PROBLEM :: Once you have read the entries below, give them all again without any difference.

┌────────

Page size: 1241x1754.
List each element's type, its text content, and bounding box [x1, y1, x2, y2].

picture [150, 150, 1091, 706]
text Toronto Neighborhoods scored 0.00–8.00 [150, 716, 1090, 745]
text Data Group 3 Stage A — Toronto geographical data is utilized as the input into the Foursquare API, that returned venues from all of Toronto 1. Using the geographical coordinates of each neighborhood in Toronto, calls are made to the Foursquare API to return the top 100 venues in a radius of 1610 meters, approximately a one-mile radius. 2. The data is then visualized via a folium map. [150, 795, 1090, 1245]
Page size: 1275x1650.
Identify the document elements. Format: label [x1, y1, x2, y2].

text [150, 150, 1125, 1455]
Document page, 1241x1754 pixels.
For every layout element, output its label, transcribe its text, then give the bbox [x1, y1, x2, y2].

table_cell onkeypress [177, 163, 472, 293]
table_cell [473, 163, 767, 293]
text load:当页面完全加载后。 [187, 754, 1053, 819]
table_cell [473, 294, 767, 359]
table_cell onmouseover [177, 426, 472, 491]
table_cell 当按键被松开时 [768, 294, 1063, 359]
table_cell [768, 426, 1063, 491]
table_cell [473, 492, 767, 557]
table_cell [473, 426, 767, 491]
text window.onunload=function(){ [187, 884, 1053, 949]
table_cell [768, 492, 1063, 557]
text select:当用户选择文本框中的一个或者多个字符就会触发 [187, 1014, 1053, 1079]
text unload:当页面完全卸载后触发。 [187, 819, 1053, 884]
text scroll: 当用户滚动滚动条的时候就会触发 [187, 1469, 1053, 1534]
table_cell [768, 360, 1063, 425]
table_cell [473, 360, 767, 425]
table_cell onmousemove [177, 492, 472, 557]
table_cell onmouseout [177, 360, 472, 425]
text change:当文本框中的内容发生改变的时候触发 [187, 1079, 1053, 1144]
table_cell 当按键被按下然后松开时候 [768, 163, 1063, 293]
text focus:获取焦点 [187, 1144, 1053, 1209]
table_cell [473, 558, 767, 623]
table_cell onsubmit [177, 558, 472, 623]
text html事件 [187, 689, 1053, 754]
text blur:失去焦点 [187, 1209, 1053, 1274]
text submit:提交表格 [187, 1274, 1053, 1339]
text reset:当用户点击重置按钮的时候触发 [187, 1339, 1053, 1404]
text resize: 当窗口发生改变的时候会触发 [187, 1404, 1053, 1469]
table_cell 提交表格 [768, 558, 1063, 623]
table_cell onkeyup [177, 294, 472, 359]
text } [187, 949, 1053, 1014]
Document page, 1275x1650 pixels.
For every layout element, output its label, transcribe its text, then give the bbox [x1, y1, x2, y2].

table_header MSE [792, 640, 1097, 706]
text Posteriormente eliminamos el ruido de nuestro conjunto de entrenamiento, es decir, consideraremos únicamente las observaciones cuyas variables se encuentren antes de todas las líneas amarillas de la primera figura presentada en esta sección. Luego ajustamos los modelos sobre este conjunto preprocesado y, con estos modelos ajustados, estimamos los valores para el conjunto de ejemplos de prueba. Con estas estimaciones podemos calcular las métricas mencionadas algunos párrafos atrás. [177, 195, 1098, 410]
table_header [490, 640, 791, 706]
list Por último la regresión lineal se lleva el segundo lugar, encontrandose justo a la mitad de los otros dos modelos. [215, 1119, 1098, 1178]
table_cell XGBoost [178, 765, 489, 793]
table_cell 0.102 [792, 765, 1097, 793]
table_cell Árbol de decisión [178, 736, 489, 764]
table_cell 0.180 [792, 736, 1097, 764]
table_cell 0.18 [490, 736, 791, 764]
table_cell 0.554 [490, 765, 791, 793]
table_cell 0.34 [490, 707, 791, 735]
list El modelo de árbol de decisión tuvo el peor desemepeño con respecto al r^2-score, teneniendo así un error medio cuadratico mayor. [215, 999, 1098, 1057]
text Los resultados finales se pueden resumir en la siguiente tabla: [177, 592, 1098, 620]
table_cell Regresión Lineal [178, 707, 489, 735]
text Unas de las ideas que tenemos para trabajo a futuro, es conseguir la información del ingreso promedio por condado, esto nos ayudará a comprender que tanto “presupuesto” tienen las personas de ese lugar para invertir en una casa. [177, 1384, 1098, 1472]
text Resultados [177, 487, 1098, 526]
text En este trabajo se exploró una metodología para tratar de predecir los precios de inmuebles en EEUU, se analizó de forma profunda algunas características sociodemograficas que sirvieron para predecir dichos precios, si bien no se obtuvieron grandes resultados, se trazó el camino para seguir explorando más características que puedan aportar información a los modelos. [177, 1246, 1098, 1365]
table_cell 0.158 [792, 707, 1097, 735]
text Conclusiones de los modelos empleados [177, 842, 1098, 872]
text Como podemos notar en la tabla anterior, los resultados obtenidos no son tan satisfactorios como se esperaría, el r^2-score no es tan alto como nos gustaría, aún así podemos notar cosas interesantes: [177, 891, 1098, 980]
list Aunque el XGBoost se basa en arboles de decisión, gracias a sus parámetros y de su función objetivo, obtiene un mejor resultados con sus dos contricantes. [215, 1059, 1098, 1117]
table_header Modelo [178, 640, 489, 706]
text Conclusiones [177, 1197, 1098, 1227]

└────────

FINISHED EXERCISE ::
Page size: 1241x1754.
List each element's type, its text content, and bounding box [x1, y1, x2, y2].

picture [150, 150, 1091, 706]
text Toronto Neighborhoods scored 0.00–8.00 [150, 716, 1090, 745]
text Data Group 3 Stage A — Toronto geographical data is utilized as the input into the Foursquare API, that returned venues from all of Toronto 1. Using the geographical coordinates of each neighborhood in Toronto, calls are made to the Foursquare API to return the top 100 venues in a radius of 1610 meters, approximately a one-mile radius. 2. The data is then visualized via a folium map. [150, 795, 1090, 1245]
Page size: 1275x1650.
Identify the document elements. Format: label [x1, y1, x2, y2].

text [150, 150, 1125, 1455]
Document page, 1241x1754 pixels.
For every layout element, output its label, transcribe its text, then give the bbox [x1, y1, x2, y2].

table_cell onkeypress [177, 163, 472, 293]
table_cell [473, 163, 767, 293]
text load:当页面完全加载后。 [187, 754, 1053, 819]
table_cell [473, 294, 767, 359]
table_cell onmouseover [177, 426, 472, 491]
table_cell 当按键被松开时 [768, 294, 1063, 359]
table_cell [768, 426, 1063, 491]
table_cell [473, 492, 767, 557]
table_cell [473, 426, 767, 491]
text window.onunload=function(){ [187, 884, 1053, 949]
table_cell [768, 492, 1063, 557]
text select:当用户选择文本框中的一个或者多个字符就会触发 [187, 1014, 1053, 1079]
text unload:当页面完全卸载后触发。 [187, 819, 1053, 884]
text scroll: 当用户滚动滚动条的时候就会触发 [187, 1469, 1053, 1534]
table_cell [768, 360, 1063, 425]
table_cell [473, 360, 767, 425]
table_cell onmousemove [177, 492, 472, 557]
table_cell onmouseout [177, 360, 472, 425]
text change:当文本框中的内容发生改变的时候触发 [187, 1079, 1053, 1144]
table_cell 当按键被按下然后松开时候 [768, 163, 1063, 293]
text focus:获取焦点 [187, 1144, 1053, 1209]
table_cell [473, 558, 767, 623]
table_cell onsubmit [177, 558, 472, 623]
text html事件 [187, 689, 1053, 754]
text blur:失去焦点 [187, 1209, 1053, 1274]
text submit:提交表格 [187, 1274, 1053, 1339]
text reset:当用户点击重置按钮的时候触发 [187, 1339, 1053, 1404]
text resize: 当窗口发生改变的时候会触发 [187, 1404, 1053, 1469]
table_cell 提交表格 [768, 558, 1063, 623]
table_cell onkeyup [177, 294, 472, 359]
text } [187, 949, 1053, 1014]
Document page, 1275x1650 pixels.
For every layout element, output its label, transcribe its text, then give the bbox [x1, y1, x2, y2].

table_header MSE [792, 640, 1097, 706]
text Posteriormente eliminamos el ruido de nuestro conjunto de entrenamiento, es decir, consideraremos únicamente las observaciones cuyas variables se encuentren antes de todas las líneas amarillas de la primera figura presentada en esta sección. Luego ajustamos los modelos sobre este conjunto preprocesado y, con estos modelos ajustados, estimamos los valores para el conjunto de ejemplos de prueba. Con estas estimaciones podemos calcular las métricas mencionadas algunos párrafos atrás. [177, 195, 1098, 410]
table_header [490, 640, 791, 706]
list Por último la regresión lineal se lleva el segundo lugar, encontrandose justo a la mitad de los otros dos modelos. [215, 1119, 1098, 1178]
table_cell XGBoost [178, 765, 489, 793]
table_cell 0.102 [792, 765, 1097, 793]
table_cell Árbol de decisión [178, 736, 489, 764]
table_cell 0.180 [792, 736, 1097, 764]
table_cell 0.18 [490, 736, 791, 764]
table_cell 0.554 [490, 765, 791, 793]
table_cell 0.34 [490, 707, 791, 735]
list El modelo de árbol de decisión tuvo el peor desemepeño con respecto al r^2-score, teneniendo así un error medio cuadratico mayor. [215, 999, 1098, 1057]
text Los resultados finales se pueden resumir en la siguiente tabla: [177, 592, 1098, 620]
table_cell Regresión Lineal [178, 707, 489, 735]
text Unas de las ideas que tenemos para trabajo a futuro, es conseguir la información del ingreso promedio por condado, esto nos ayudará a comprender que tanto “presupuesto” tienen las personas de ese lugar para invertir en una casa. [177, 1384, 1098, 1472]
text Resultados [177, 487, 1098, 526]
text En este trabajo se exploró una metodología para tratar de predecir los precios de inmuebles en EEUU, se analizó de forma profunda algunas características sociodemograficas que sirvieron para predecir dichos precios, si bien no se obtuvieron grandes resultados, se trazó el camino para seguir explorando más características que puedan aportar información a los modelos. [177, 1246, 1098, 1365]
table_cell 0.158 [792, 707, 1097, 735]
text Conclusiones de los modelos empleados [177, 842, 1098, 872]
text Como podemos notar en la tabla anterior, los resultados obtenidos no son tan satisfactorios como se esperaría, el r^2-score no es tan alto como nos gustaría, aún así podemos notar cosas interesantes: [177, 891, 1098, 980]
list Aunque el XGBoost se basa en arboles de decisión, gracias a sus parámetros y de su función objetivo, obtiene un mejor resultados con sus dos contricantes. [215, 1059, 1098, 1117]
table_header Modelo [178, 640, 489, 706]
text Conclusiones [177, 1197, 1098, 1227]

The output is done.